(Saved entries)
·····

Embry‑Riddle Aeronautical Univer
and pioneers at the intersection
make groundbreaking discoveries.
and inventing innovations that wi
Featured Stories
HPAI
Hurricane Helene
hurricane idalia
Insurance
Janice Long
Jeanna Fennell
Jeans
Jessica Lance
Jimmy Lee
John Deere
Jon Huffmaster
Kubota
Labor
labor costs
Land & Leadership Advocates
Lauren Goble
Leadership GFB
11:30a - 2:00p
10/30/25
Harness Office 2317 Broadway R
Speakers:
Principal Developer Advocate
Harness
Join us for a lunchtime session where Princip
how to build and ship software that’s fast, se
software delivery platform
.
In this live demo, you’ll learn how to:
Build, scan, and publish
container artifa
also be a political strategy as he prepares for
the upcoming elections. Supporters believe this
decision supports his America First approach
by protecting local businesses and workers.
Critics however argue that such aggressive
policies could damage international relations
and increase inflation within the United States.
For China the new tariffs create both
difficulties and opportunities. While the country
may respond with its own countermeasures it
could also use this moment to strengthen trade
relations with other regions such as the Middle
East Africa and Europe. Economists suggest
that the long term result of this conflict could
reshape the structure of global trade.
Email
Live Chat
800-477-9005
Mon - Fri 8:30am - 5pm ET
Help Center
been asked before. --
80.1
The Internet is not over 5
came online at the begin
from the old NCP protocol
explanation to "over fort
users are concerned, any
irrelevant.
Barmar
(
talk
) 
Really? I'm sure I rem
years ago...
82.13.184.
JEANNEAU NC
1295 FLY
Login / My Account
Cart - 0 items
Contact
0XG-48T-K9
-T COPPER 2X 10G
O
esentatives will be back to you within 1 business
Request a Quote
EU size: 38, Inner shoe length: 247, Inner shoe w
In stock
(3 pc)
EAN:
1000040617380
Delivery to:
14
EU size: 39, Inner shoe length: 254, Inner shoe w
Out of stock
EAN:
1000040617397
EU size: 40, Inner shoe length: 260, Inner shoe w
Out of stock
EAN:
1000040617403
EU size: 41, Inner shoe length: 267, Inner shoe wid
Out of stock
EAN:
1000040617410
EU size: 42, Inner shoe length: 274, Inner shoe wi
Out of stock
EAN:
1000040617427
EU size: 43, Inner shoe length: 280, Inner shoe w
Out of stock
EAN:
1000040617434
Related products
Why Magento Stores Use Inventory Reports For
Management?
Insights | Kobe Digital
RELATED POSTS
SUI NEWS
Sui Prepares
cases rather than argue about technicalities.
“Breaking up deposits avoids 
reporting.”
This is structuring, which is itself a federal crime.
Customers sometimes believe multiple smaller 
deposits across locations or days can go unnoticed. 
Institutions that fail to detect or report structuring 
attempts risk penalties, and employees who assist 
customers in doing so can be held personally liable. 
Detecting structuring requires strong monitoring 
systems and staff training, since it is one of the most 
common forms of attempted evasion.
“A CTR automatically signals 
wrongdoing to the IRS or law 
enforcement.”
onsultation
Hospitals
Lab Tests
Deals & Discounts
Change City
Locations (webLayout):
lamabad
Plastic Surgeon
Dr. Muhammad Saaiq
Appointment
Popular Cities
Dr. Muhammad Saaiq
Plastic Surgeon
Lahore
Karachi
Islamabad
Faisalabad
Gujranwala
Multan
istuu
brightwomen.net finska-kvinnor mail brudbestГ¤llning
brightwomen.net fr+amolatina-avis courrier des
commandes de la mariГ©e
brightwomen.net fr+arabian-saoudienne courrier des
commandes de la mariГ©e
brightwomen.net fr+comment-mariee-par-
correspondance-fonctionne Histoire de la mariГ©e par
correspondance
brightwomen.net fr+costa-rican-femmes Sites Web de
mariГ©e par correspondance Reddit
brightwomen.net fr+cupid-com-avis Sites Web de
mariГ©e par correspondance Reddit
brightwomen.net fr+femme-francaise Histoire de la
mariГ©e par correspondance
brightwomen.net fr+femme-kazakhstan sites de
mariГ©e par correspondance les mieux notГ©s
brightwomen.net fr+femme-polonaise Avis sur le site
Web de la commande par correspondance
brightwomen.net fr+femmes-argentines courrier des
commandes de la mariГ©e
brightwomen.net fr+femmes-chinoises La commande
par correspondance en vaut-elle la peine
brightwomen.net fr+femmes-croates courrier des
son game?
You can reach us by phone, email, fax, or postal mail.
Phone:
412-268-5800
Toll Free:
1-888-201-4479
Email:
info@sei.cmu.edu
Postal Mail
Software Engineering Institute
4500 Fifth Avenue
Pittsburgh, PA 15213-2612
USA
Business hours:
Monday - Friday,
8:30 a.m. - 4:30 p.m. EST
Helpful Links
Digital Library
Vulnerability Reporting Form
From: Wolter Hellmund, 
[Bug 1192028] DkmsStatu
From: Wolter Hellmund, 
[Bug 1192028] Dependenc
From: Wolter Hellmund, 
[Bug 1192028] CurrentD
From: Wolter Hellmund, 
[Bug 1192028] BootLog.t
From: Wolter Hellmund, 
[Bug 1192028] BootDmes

·····

→ **What the task asks**: Return every line of the data above in which "deposits" appears.

→ **Solution for this exercise**:
“Breaking up deposits avoids 
deposits across locations or days can go unnoticed. 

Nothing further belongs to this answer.